The crowd knew that the skaters who won this competition would represent the U.S. at the upcoming winter Olympics in Innsbruck, Austria. Many in the stands had their favorites and cheered them on with fervor. There were a lot of fine skaters, making the competition close and my wife and children enjoyed it completely. While the contestants waited nervously, the judges tallied their scores, and finally announced the victors in the several categories. One by one the champions came onto the ice, beaming, crying, waving to their families and friends. Then came the surprise.
There was not a photographer in sight! As the skaters congratulated each other with hugs, and hand-shakes, I made a bold decision. With camera in hand, I climbed down onto the ice and approached the medalists. I must have looked official, or else the young men and women were so dazzled by their winning that it didn't make a difference. First, I asked Dorothy Hamill to pose for me, which she did gladly. Then Randy Gardner and Tai Babilonia followed by the other singles and pairs. They seemed glad to comply with my requests, and I was in photographers' heaven.

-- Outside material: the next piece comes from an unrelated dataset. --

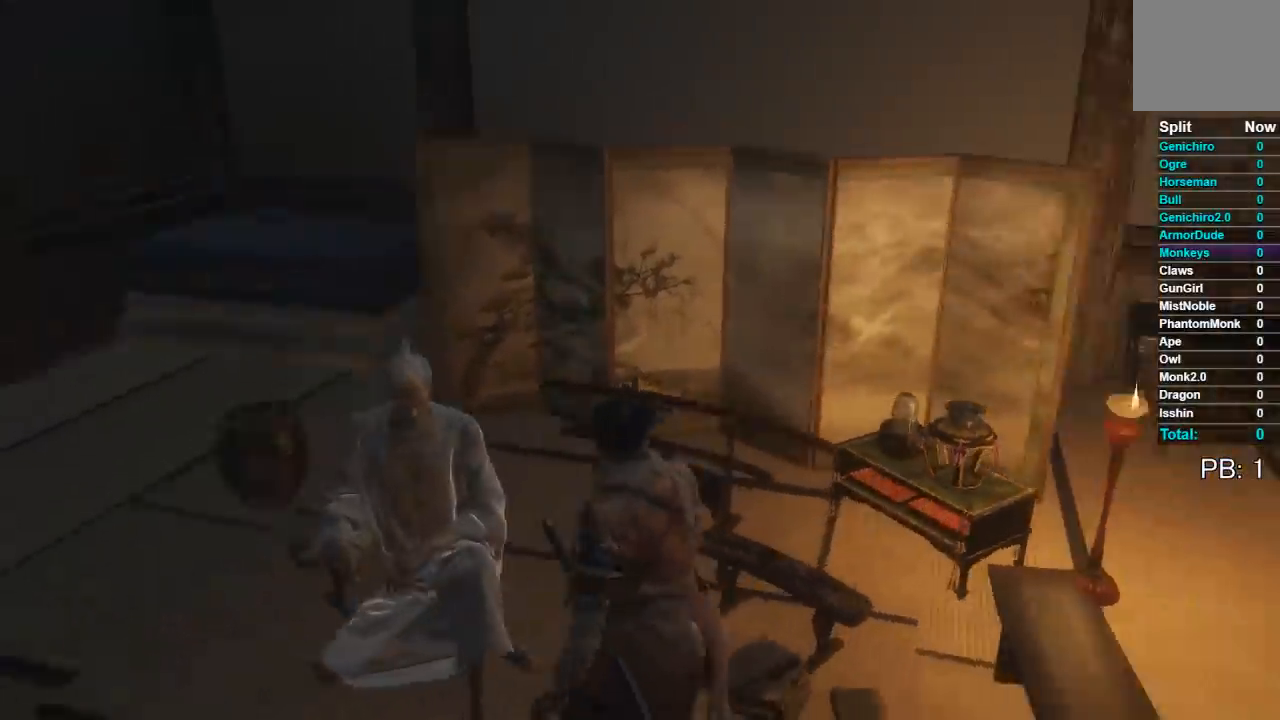
{"dt_ms": 500, "buttons": ["A"], "left_stick": "center", "right_stick": "center", "button_events": [[83, "A", "up"], [167, "A", "down"], [250, "A", "up"], [317, "A", "down"], [400, "A", "up"], [500, "A", "down"]]}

I was too busy with my new job to think about the photos for several months, until I learned that Miss Hamill had won a gold medal at the Olympics and was victorious at the World Championships in Göteborg, Sweden. When I looked for the slides, they were nowhere to be found. Finally, I put them out of my mind, quite convinced that they had been lost.
In late 2007, I found a box with hundreds of old photos which were bundled together by year. I chose the year 1976. I began to look at each slide, one by one, and sat wide-eyed and almost unbelieving when the ten missing skating photos appeared! After more than thirty years, the lost were found, and can at last be shared with others!